Charles A. Cowan, of No. 1,123 Broadway, had the contract for the building. J. G. Miller & Co., of No. 314 to 320 Kosciusko Street, Brooklyn, have the contract for the preparatory structural work, and they built the bridge. James Lawton, superintendent of the excavation, of No. 699 Hudson Street, was arrested on the scene immediately after the accident, and was taken to the West Thirtieth Street station and locked up on a charge of homicide on a warrant issued by Coroner Scholer. The coroner also issued warrants for J. G. Miller and Charles A. Cowan.
The bridge which collapsed extended from Eighteenth Street half way to Nineteenth Street. It was the kind of bridge used in front of most buildings in course of construction, being about six feet wide and having a floor of one-inch boards. One of the uprights supporting the bridge had rotted. It broke in two without the slightest warning. The north end of the bridge went down with a crash, while the other end rose fifteen feet, carrying about half the poeple with it, and then sank into the hole. In the hole was a struggling mass of crying, shouting and cursing humanity. The stronger men were the first to arise, and, according to eyewitnesses, they walked over the bodies of men and women to escape.
Four patrolmen and one detective sergeant were on the bridge when it collapsed.

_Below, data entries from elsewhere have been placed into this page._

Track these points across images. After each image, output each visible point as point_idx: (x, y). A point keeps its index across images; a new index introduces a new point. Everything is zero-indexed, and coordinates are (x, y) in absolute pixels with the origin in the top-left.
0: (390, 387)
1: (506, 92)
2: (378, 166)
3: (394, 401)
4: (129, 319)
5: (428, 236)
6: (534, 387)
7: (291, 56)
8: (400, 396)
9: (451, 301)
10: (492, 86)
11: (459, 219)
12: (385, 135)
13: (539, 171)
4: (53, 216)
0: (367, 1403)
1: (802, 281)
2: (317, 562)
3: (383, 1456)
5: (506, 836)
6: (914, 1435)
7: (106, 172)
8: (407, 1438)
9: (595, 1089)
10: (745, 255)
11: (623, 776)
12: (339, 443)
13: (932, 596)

None of them were severely injured. The policemen were JOHN H. DELANEY, FRANK T. LANE, MICHAEL J. McMANUS and GEORGE ISSING, of the West Thirty-Seventh Street Precinct, and Detective Sergeant JOHN HOWARD.
The French and American sailors had passed the point, and Squadron A and Troop C had also gone by. The 22d Regiment was just in front of the bridge when it went down, and the officers gave order to break ranks and go to the assistance of the injured. About twenty of the 22d Regiment men sprang into the hole as quickly as possible and began carrying out the injured women.
Meanwhile calls had been sent for ambulances from Bellevue, St. Vincent and the New York Hospital, and the surgeons were soon as work. The injured were arried out and treated on the walk before being rushed to hospitals for additional treatment.
E. L. CORLIOGE, forty-five years old, circulation agent of "The New York Commercial," of No. 929 East One-hundred and sixty third Street; skull fractured; died instantly.